**What needs to be done**
The records that follow should be returned exactly, pictures excluded.

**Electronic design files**
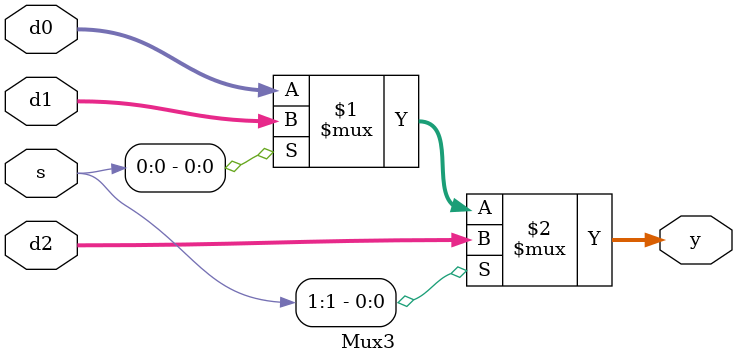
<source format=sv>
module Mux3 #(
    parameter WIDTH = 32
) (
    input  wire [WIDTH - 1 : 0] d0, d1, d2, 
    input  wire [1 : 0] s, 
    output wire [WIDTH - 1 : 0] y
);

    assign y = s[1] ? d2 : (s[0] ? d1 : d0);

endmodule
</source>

**Answer**
<source format=sv>
module Mux3 #(
    parameter WIDTH = 32
) (
    input  wire [WIDTH - 1 : 0] d0, d1, d2, 
    input  wire [1 : 0] s, 
    output wire [WIDTH - 1 : 0] y
);

    assign y = s[1] ? d2 : (s[0] ? d1 : d0);

endmodule
</source>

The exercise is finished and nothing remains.